## Your objective
Can you rewrite the data from its start through the line containing "#### **--disable-compression**, **-D**", inclusive, with every "passphrase" replaced by "password" and nothing else changed?

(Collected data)
+ + + + +

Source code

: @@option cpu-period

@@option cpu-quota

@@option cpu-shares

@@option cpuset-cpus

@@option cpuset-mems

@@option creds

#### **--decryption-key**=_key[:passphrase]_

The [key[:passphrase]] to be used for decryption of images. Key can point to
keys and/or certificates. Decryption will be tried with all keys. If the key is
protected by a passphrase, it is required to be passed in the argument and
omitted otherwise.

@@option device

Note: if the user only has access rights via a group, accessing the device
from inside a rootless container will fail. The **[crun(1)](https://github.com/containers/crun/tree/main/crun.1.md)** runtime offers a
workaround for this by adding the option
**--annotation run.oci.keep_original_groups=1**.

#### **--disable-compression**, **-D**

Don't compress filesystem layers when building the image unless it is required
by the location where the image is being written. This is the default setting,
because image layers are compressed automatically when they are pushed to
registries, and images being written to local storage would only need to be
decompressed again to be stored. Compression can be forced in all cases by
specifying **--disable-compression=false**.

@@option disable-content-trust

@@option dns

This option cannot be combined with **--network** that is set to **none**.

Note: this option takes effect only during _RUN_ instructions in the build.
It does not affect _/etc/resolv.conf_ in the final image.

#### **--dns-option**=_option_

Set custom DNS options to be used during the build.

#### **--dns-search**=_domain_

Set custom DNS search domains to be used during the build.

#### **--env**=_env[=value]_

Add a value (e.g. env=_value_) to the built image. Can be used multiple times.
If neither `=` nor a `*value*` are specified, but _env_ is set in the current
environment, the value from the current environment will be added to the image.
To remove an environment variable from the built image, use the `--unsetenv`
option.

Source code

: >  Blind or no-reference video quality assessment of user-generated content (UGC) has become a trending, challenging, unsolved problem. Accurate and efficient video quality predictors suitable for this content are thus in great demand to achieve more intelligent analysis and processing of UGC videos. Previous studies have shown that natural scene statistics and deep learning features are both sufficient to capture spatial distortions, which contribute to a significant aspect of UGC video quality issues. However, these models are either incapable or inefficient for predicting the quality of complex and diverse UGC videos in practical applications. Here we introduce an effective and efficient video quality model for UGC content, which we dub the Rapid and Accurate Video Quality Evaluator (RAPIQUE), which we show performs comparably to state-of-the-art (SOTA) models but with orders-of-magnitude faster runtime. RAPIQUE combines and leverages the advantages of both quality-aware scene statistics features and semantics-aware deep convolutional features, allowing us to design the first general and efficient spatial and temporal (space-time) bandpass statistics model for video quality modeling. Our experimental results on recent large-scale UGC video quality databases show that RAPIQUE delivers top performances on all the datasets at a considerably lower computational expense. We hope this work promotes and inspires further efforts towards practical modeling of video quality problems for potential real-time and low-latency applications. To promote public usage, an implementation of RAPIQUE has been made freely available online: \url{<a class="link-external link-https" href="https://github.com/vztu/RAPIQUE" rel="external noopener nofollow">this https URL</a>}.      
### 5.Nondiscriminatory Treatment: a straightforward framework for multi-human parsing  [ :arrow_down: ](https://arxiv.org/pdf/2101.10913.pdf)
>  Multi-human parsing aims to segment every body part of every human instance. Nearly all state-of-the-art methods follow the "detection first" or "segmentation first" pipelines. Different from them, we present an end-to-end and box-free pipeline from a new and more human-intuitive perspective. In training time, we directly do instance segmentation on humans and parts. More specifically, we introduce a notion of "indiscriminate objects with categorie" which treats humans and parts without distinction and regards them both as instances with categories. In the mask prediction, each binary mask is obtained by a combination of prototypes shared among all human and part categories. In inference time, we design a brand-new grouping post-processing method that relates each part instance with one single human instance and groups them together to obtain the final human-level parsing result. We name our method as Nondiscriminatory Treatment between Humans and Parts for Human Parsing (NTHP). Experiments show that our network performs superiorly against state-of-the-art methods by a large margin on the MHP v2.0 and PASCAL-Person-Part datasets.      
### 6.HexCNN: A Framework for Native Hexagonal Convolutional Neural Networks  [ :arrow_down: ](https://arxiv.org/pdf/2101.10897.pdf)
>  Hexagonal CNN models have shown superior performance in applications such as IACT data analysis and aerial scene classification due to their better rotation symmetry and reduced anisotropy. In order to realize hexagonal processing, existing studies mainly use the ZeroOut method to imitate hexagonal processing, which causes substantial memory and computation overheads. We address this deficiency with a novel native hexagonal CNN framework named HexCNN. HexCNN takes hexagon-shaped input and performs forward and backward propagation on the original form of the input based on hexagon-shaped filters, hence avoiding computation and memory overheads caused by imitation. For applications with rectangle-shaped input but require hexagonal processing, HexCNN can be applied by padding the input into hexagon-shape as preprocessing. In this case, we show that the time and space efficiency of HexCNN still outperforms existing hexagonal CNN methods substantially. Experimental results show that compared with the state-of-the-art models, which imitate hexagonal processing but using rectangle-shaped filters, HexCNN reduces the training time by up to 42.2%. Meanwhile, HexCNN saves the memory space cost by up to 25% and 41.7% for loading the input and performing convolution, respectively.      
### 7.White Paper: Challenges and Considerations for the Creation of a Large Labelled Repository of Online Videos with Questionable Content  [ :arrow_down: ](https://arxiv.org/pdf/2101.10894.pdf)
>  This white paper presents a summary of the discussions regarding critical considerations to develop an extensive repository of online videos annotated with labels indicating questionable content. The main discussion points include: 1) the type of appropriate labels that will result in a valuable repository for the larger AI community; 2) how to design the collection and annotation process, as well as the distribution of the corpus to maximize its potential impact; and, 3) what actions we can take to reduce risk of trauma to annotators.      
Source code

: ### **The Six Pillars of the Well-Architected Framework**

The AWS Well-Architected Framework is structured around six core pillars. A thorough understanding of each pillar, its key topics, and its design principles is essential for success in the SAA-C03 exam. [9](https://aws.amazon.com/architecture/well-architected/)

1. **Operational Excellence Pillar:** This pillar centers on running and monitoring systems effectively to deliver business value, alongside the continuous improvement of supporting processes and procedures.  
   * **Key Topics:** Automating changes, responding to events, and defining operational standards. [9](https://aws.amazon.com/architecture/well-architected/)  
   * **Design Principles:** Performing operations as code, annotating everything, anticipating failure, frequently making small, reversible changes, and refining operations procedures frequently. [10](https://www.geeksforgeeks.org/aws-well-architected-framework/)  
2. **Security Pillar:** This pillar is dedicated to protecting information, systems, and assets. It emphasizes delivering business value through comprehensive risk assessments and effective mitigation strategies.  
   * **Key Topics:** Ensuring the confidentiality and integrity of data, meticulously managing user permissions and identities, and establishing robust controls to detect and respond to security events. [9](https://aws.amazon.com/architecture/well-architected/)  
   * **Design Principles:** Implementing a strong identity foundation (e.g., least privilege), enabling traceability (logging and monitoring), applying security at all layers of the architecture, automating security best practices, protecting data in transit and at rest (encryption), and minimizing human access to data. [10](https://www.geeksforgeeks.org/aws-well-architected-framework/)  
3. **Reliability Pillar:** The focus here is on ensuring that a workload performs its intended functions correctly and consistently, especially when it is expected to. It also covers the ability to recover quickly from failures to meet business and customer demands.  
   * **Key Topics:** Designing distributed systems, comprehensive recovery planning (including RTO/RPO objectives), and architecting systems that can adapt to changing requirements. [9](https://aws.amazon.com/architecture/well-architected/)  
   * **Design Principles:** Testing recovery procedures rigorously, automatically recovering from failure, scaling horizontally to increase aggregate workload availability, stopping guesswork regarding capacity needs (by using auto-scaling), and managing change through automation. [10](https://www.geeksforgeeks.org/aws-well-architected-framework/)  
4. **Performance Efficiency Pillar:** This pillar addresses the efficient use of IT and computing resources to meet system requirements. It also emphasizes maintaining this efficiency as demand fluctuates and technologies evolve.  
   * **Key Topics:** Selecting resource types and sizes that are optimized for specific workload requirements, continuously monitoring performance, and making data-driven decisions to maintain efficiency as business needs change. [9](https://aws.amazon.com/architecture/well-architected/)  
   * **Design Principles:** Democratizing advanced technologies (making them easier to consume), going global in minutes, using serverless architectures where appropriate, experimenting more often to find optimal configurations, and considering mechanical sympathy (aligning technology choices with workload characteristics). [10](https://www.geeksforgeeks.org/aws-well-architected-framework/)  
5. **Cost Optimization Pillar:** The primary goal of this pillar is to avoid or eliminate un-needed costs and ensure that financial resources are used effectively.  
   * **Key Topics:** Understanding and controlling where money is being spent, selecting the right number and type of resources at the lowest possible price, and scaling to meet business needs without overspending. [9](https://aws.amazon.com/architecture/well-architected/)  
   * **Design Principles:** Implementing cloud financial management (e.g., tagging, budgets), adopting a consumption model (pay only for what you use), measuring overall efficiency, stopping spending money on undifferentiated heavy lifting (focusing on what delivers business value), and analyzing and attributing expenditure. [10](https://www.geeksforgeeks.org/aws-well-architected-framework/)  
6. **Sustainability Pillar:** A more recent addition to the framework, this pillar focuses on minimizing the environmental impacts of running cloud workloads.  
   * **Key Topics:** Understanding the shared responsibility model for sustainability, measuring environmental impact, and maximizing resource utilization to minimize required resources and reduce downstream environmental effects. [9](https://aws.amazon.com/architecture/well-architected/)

+ + + + +

## Problem solution
Source code

: @@option cpu-period

@@option cpu-quota

@@option cpu-shares

@@option cpuset-cpus

@@option cpuset-mems

@@option creds

#### **--decryption-key**=_key[:password]_

The [key[:password]] to be used for decryption of images. Key can point to
keys and/or certificates. Decryption will be tried with all keys. If the key is
protected by a password, it is required to be passed in the argument and
omitted otherwise.

@@option device

Note: if the user only has access rights via a group, accessing the device
from inside a rootless container will fail. The **[crun(1)](https://github.com/containers/crun/tree/main/crun.1.md)** runtime offers a
workaround for this by adding the option
**--annotation run.oci.keep_original_groups=1**.

#### **--disable-compression**, **-D**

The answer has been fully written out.